The good times, though, did not last. Coinciding with the victory in the East, the northern border of the empire was suddenly beset with attacks on multiple fronts. There were a number of different factors that combined in the late 160s-80s to produce the unprecedented pressure that was being felt on the Danube frontier, including the southern migration of the Goths in the far north, which pushed everyone else south, an increased level of political cooperation between the German tribes, which seemed to break the spell of divide and conquer that the Romans had always been able to weave so successfully, and of course, as I have already mentioned, the shift of legionary strength to the East, which left the borders more porous than they had ever been before. It all added up to an emboldened German population, perhaps even a desperate population, if you believe that the migrating Goths were pushing the southern tribes to seek settlement within the empire or face death. It was more willing than ever to go and have it out with Rome on the battlefield.

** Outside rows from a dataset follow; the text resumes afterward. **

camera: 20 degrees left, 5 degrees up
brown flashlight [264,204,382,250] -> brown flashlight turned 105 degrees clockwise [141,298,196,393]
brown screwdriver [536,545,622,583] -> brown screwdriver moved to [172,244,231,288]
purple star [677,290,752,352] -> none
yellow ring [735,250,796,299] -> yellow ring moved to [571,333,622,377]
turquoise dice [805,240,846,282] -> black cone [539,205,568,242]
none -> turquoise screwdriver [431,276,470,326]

In 166 or early 167, a confederation of tribes invaded Pannonia, but they were repulsed by a collection of local auxiliaries led by the governor Marcus Bassus. Bassus was concerned enough by the situation, and his own limited military resources, that he called a conference of the major tribes that was formally mediated by the Marcomannic King Balomer, who was, at least in theory, a trustworthy client of Rome, but in practice was about to prove one of their greatest adversaries. The conference ended with renewed pledges from everyone to respect the borders, but just a few months later, a combined army invaded lower Moesia and managed to kill the governor of the province during the subsequent fighting. Back in Rome, Marcus and Lucius watched these events unfold with an alarm magnified by the fact that the city and the legionary camps of the empire were being crippled by the Antonine Plague. They could barely keep the existing legions staffed, raising new forces was, for the moment, unfeasible. But in 168, they were able to muster two new legions and safely think about traveling north to inspect the borders for themselves.

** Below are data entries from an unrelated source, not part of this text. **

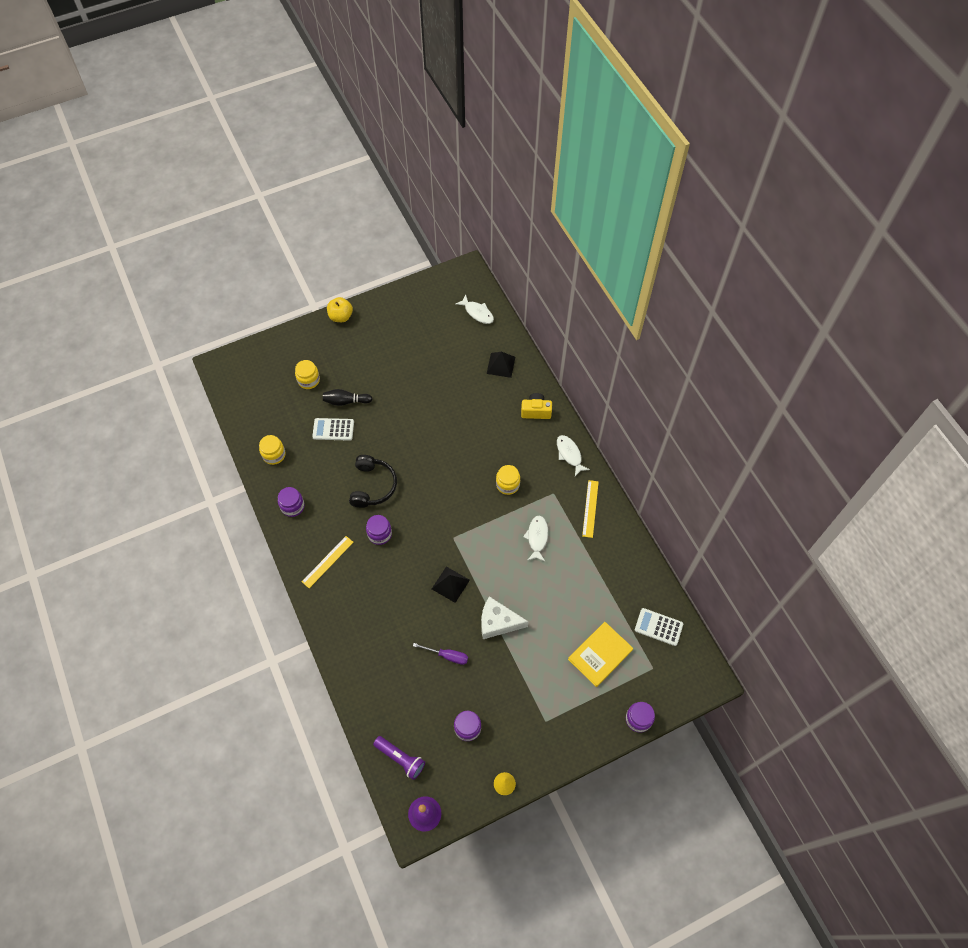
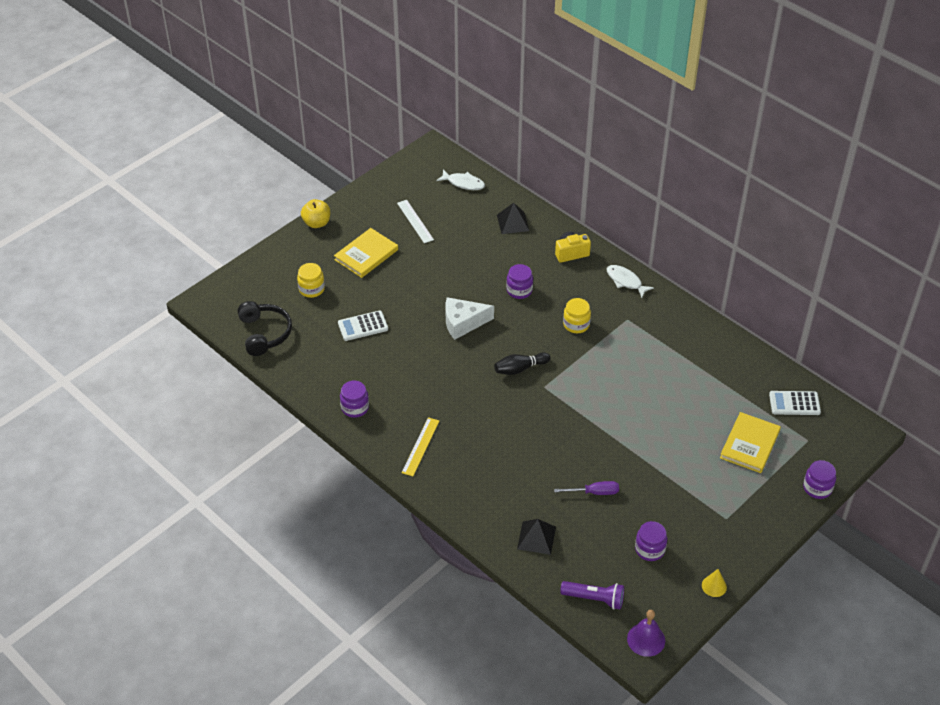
camera: 20 degrees left, 15 degrees down
yellow jar [259,435,286,465] -> none
black bowling pin [323,389,372,406] -> black bowling pin moved to [494,352,551,375]
black headphones [349,455,397,508] -> black headphones moved to [238,301,292,356]
purple jar [366,515,392,545] -> purple jar moved to [506,264,533,299]
black pyramid [432,567,470,603] -> black pyramid moved to [517,519,556,555]
white cheese [481,596,529,639] -> white cheese moved to [445,297,494,340]
white fish [523,515,548,562] -> none
yellow ruler [582,480,599,538] -> none
none -> yellow book [334,228,398,278]
none -> white ruler [397,200,434,243]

The co-emperor set up a headquarters in the northern Italian city of Aquileia, and from there headed up to the Danube to get first-hand reports from the soldiers who had suddenly found themselves in a war zone. It was while the emperors were returning to Aquileia from the front during the winter of 168-169 that Lucius came down with a severe sickness. At the time, it was diagnosed as food poisoning, but many think he came down with the same plague that was ravaging the empire. Whatever the cause, after a few days lingering in bed, Lucius died in early 169. In some respects, it was surprising that Lucius, still in his thirties, would so suddenly die. But given his family medical history, the fact that Lucius lasted as long as he did is perhaps the greater surprise. Remember that his father Lucius Caesar was so often bedridden that people thought it insane Hadrian would even choose him to be heir.

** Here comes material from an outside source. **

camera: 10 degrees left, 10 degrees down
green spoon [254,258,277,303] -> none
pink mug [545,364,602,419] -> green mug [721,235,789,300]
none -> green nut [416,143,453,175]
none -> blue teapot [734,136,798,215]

Though the situation on the Danube was of pressing concern, Marcus nonetheless accompanied the body of his brother back to Rome, where an elaborate funeral was staged, complete with a set of memorial games, the kind that Marcus so despised, and Lucius so loved. Since I am, even as we speak, entertaining an influential diplomat from the People's Republic of Portland, I am taking next week off, but, in two weeks, will accompany Marcus as he heads back north alone, now the sole ruler of the Roman Empire. For the next decade, the frozen front line along the Danube will be Marcus' home, where the philosopher-emperor, more at home with books than swords, will prove that whatever he'd rather be doing, he always did what needed to be done.